For many who at least known his name, Antonio Vivaldi is the composer of a handful of works heard on the radio or a drive-time playlist of 100 Famous Classical Pieces, featured in TV (and internet) commercials, movies and concerts by students, amateurs, and professionals. Pieces such as The Four Seasons (featured prominently in Alan Alda’s 1981 film, The Four Seasons), the Gloria in D RV 589 and the Violin Concerto in A Minor Op. 3 No. 6 (familiar to most students of the Suzuki Violin Method) are staples of the repertoire and frequently rank high on lists of popular classical music. As for the composer, the most widely known aspects of his biography have been that he had red hair, was a priest (nicknamed “The Red Priest” in his own lifetime), and that he taught at and wrote music (a lot of music) for an all-girl orphanage in Venice and directed the girls during their concerts.

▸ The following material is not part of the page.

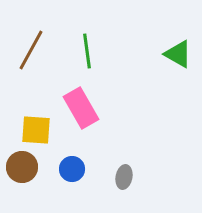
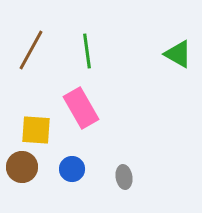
gray ellipse: rotated 20 degrees counterclockwise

To Vivaldi scholars, this image is partly misconstrued and too limited to do justice to his historical importance and artistic legacy. For one thing, the popular perception of Vivaldi’s employment history is hampered by insufficient awareness of the details of the function and operations of the major Venetian welfare centers (ospedali grandi). It is true that Vivaldi was, at various times in his career, contracted by the governors of the Ospedale della Pietà as needed for musical services ranging from teaching violin and viol to providing new musical compositions and leading rehearsals when possible (in addition to performing other, non-contract duties for which he occasionally received a gratuity, such as when he acted as unofficial supervisor of choral music, the maestro di coro). However, as the Venetian-based scholar Micky White pointed out when investigating the surviving records of the wards of the Pietà (which cared for foundlings), the institution accepted boys and girls who were often raised by foster families until they were of suitable age to be apprenticed (boys) or returned – usually permanently – to the institution (girls). Records indicate that the female musicians who were performing Vivaldi’s music were mostly adult women and the music ensemble was generally directed by skilled members of the ensemble. Thus, the image of Vivaldi as the equivalent of an orchestra and choir teacher at a young girls’ boarding school is factually inaccurate and historically anachronistic.

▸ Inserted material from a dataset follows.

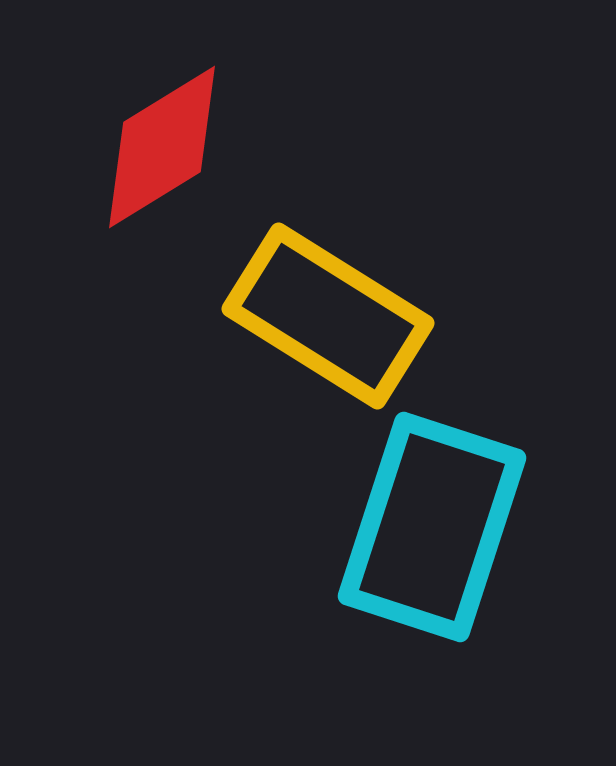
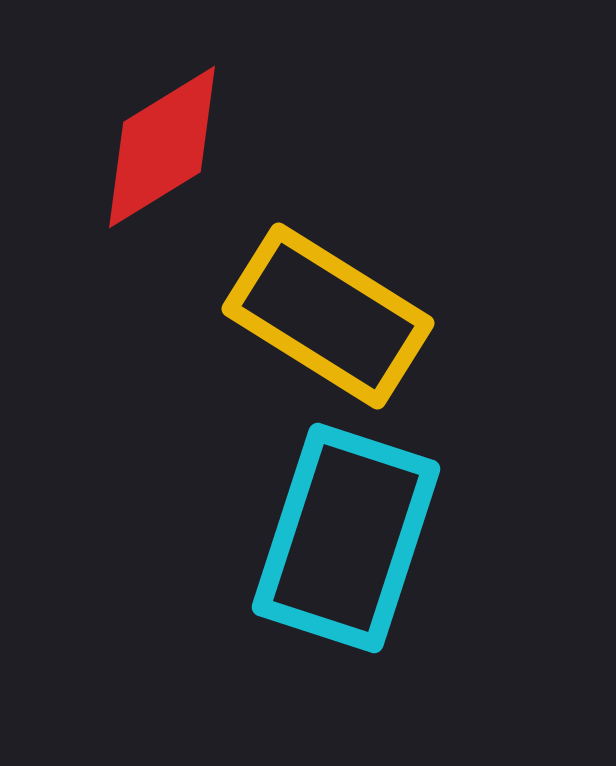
cyan rectangle: moved 86 px left, 11 px down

The popular image of Vivaldi’s career also tends not to accommodate his extensive experience as an operatic impresario (hiring, amongst others, Canaletto’s father to design and paint stage sets), his employment as director of secular music for Prince Philip of Hesse-Darmstadt (in residence in Mantua), as a violin instructor for traveling nobles and aspiring professional violinists, as a composer accepting commissions for vocal and instrumental works on a free-lance basis, as a violinist who often performed with his father, or as a tutor and champion to the singer Anna Girò. These activities had an equal or even greater impact on musical life in European orbits than his work at the Pietà.
More importantly, Vivaldi enthusiasts know that Vivaldi’s large corpus of works yields many delights and surprises for the inquisitive explorer. For one thing, the recent explosion of interest in Vivaldi’s operas has unveiled a world of great emotional vitality, instrumental colors, and fertile musical imagination, with moods spanning from the utmost delicacy to impassioned rage, and settings as far apart as China (Il Teuzzone, 1719) and the Aztec empire (Motezuma, 1733). Fans of the film Shine (1996, dir. Scott Hicks) may be familiar with the serene opening movement of the motet Nulla in mundo pax sincera RV 630, but there are also the sharply-etched contrasts in the second movement of the recently discovered Dixit Dominus RV 807, and the charming earnestness of the first movement of the Salve Regina RV 617. Vivaldi is also the composer of numerous chamber cantatas and serenatas (allegorical works for voices and instruments, often performed outdoors to commemorate special events), including one serenata – La Senna Festeggiante RV 693 – where the personified river Seine sings.
Surprises also exist in the instrumental works. Take, for example, the Violin Concerto in D RV 210 (Op. 8 No. 11), which is one of nearly 100 pieces where Vivaldi uses the concept of fugal imitation (more often associated, in music history books, with Bach and Handel rather than their Italian contemporaries). Other works include theme and variation form, traces of French stylistic elements, special effects (such as re-tuning the strings of the violin), written-out cadenzas, and surprising harmonic twists. In writing for larger ensembles, Vivaldi often treated each instrumental part as a flexible resource, changing the relationship between parts (and the number of independent parts) from one musical phrase to another, thereby making smaller scale formal units more sharply distinguished and more readily intelligible (see, for instance, the finale of the Violin Concerto in G RV 314).
The popular image of Vivaldi formed in the mid-20th century has proven remarkably tenacious, despite significant research that has corrected or re-framed important aspects of his story. Perhaps the sheer quantity of his output has impeded greater familiarity with his artistic breadth. Does the model of a music educator for younger girls resonate more strongly for many of today’s audiences than the actual historical relationship between Vivaldi and the musicians at the Pietà? Is it easier to remember (and market) a simplistic, constructed image of Vivaldi rather than the messy, incomplete picture transmitted in the historical record?